- WHAT THIS TASK INVOLVES
Skip the images and restate every line of the records exactly.

+++ SUPPLIED MATERIAL

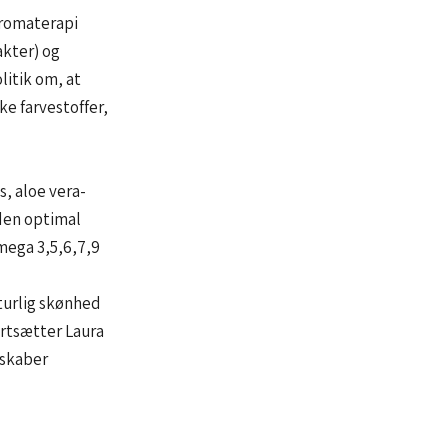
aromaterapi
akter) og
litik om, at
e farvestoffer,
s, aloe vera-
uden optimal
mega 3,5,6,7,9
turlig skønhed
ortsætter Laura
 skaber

++++++

- EXERCISE RESULT
aromaterapi
akter) og
litik om, at
e farvestoffer,
s, aloe vera-
uden optimal
mega 3,5,6,7,9
turlig skønhed
ortsætter Laura
 skaber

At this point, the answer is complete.